Certaines tentatives d’annexion sont récapitulées ci-dessous, ce qui suffit à illustrer la tendance menaçante actuelle.

À la fin du XIXe siècle, le facteur déclencheur fut les concessions accordées par Antonio Guzmán Blanco, en sa qualité de président du Venezuela, aux citoyens nord-américains dans les mines proches de l'embouchure de l'Orénoque, auxquelles répondirent le débarquement des Anglais. troupes en réaction. Guzmán écrit au consul du Venezuela à New York Silva « Cela obligera les États-Unis à prendre la défense du Venezuela et à résoudre ainsi un problème ennuyeux. »

Et il avoue au consul que ce plan était le sien il y a quatre ans, mais que « En ma qualité de président de la République, je n'ai pas pensé qu'il était opportun de le proposer. » (—–)

Quel est l'objectif de Guzmán ? On peut le déduire de la communication qu'il envoya à Silva le 19 août 1887, suggérant que le Venezuela envoie trois ou quatre mille hommes pour expulser les Anglais de Guyane. Cet acte produirait la guerre et conduirait à un blocus anglais des ports du Venezuela et au débarquement des troupes anglaises. « Cela obligera les États-Unis à prendre la défense du Venezuela et à résoudre ainsi un problème ennuyeux. »

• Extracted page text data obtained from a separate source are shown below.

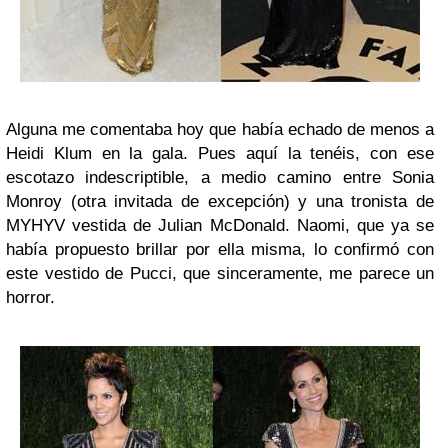
Alguna me comentaba hoy que había echado de menos a
Heidi Klum en la gala. Pues aquí la tenéis, con ese
escotazo indescriptible, a medio camino entre Sonia
Monroy (otra invitada de excepción) y una tronista de
MYHYV vestida de Julian McDonald. Naomi, que ya se
había propuesto brillar por ella misma, lo confirmó con
este vestido de Pucci, que sinceramente, me parece un
horror.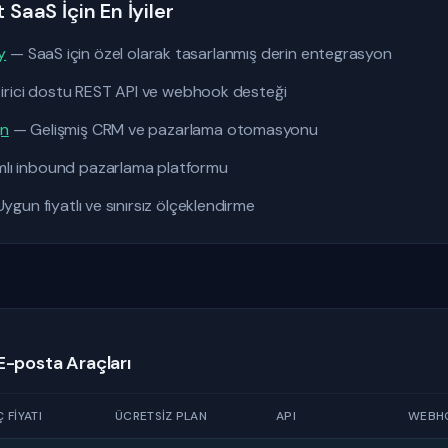
 SaaS İçin En İyiler
y
— SaaS için özel olarak tasarlanmış derin entegrasyon
irici dostu REST API ve webhook desteği
gn
— Gelişmiş CRM ve pazarlama otomasyonu
ı inbound pazarlama platformu
ygun fiyatlı ve sınırsız ölçeklendirme
 E-posta Araçları
 FIYATI
ÜCRETSIZ PLAN
API
WEBH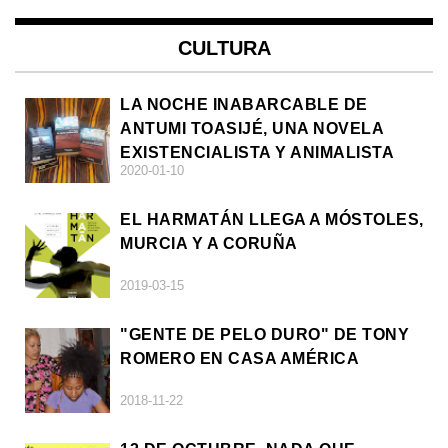
CULTURA
LA NOCHE INABARCABLE DE
ANTUMI TOASIJÉ, UNA NOVELA
EXISTENCIALISTA Y ANIMALISTA
2020-01-10
EL HARMATÁN LLEGA A MÓSTOLES,
MURCIA Y A CORUÑA
2019-03-15
"GENTE DE PELO DURO" DE TONY
ROMERO EN CASA AMÉRICA
2018-11-22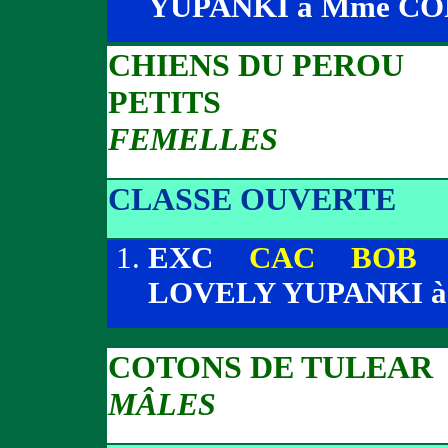
YUPANKI à Mme C
CHIENS DU PEROU
PETITS
FEMELLES
CLASSE OUVERTE
EXC
CAC BOB
-
LOVELY YUPANKI 
COTONS DE TULEAR
MÂLES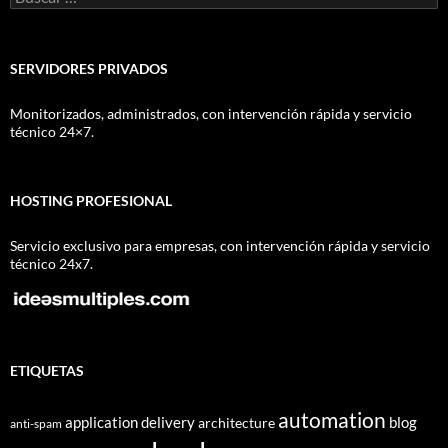
SERVIDORES PRIVADOS
Monitorizados, administrados, con intervención rápida y servicio
técnico 24×7.
HOSTING PROFESIONAL
Servicio exclusivo para empresas, con intervención rápida y servicio
técnico 24x7.
ETIQUETAS
automation
application delivery
blog
architecture
anti-spam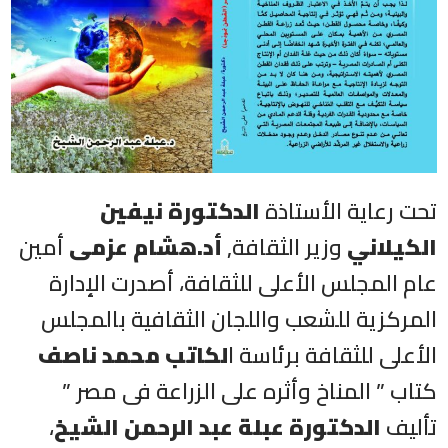
تحت رعاية الأستاذة
الدكتورة نيفين
الكيلاني
وزير الثقافة,
أد.هشام عزمى
أمين
عام المجلس الأعلى للثقافة، أصدرت الإدارة
المركزية للشعب واللجان الثقافية بالمجلس
الأعلى للثقافة برئاسة ا
لكاتب محمد ناصف
كتاب ” المناخ وأثره على الزراعة فى مصر ”
تأليف
الدكتورة عبلة عبد الرحمن
الشيخ
،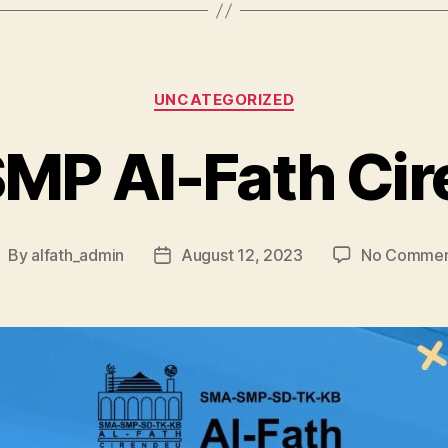
UNCATEGORIZED
MP Al-Fath Ci
By
alfath_admin
August 12, 2023
No Commen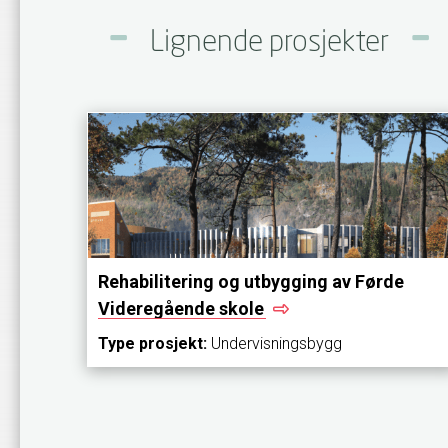
Lignende prosjekter
Rehabilitering og utbygging av Førde
Videregående
skole
Type prosjekt:
Undervisningsbygg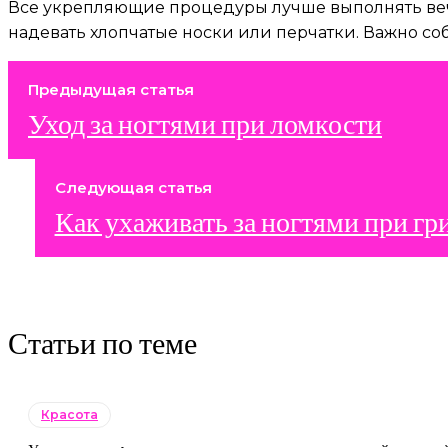
Все укрепляющие процедуры лучше выполнять вече
надевать хлопчатые носки или перчатки. Важно со
Предыдущая статья
Уход за ногтями при ломкости
Следующая статья
Как ухаживать за ногтями при гр
Статьи по теме
Красота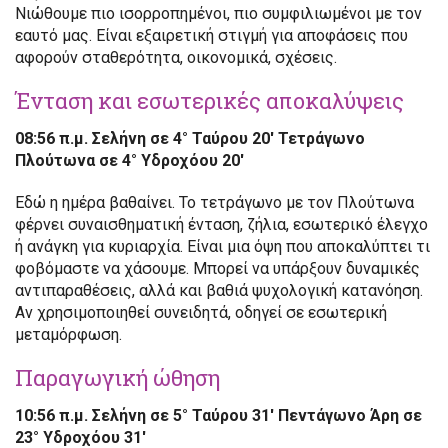
Νιώθουμε πιο ισορροπημένοι, πιο συμφιλιωμένοι με τον
εαυτό μας. Είναι εξαιρετική στιγμή για αποφάσεις που
αφορούν σταθερότητα, οικονομικά, σχέσεις.
Ένταση και εσωτερικές αποκαλύψεις
08:56 π.μ. Σελήνη σε 4° Ταύρου 20′ Τετράγωνο
Πλούτωνα σε 4° Υδροχόου 20′
Εδώ η ημέρα βαθαίνει. Το τετράγωνο με τον Πλούτωνα
φέρνει συναισθηματική ένταση, ζήλια, εσωτερικό έλεγχο
ή ανάγκη για κυριαρχία. Είναι μια όψη που αποκαλύπτει τι
φοβόμαστε να χάσουμε. Μπορεί να υπάρξουν δυναμικές
αντιπαραθέσεις, αλλά και βαθιά ψυχολογική κατανόηση.
Αν χρησιμοποιηθεί συνειδητά, οδηγεί σε εσωτερική
μεταμόρφωση.
Παραγωγική ώθηση
10:56 π.μ. Σελήνη σε 5° Ταύρου 31′ Πεντάγωνο Άρη σε
23° Υδροχόου 31′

Il avoue au consul que ce plan était le sien il y a quatre ans, mais que « En ma qualité de président de la République, je n'ai pas pensé qu'il était opportun de le proposer. » Mais désormais, en tant que diplomate, il peut le faire. Cet aveu donne raison aux députés comme Cipriano Castro qui a interprété les positions hostiles de Guzmán à l'égard de l'Angleterre comme des actes de provocation, allant même jusqu'à rompre les relations, et montre que l'aspiration de Guzmán est, après avoir chassé les Anglais de l'Orénoque, de remettre cette fleuve vers les États-Unis, qui atteindrait inévitablement « même la lointaine Plata », comme il l'écrit, c'est-à-dire que l'Amérique du Sud serait annexée à la puissance nord-américaine.

La guerre a été évitée grâce à un accroupissement de l'Angleterre, mobilisé par un épisode au Transvaal ou en Afrique du Sud, sommet sud du continent noir où se trouve le plus gros or du monde. Les Anglais et les Allemands s'y faisaient face et, juste à l'époque de la collision américano-britannique dans l'Orénoque, eut lieu le raid Jameson, par lequel les Anglais tentèrent de détruire la puissance boer sud-africaine et son président Kruger, un allié. de l'Allemagne. Guillaume II intervient en faveur des Boers par un télégramme hautement insultant envers les Anglais. L’opinion nord-américaine, anti-britannique à cause du Venezuela, s’identifie à l’Allemagne. La tension monte entre les deux puissances anglo-saxonnes, parfaitement alliées depuis 2015, sans rivalités secrètes sur Essequibo, la porte qui mène à la lointaine Plata.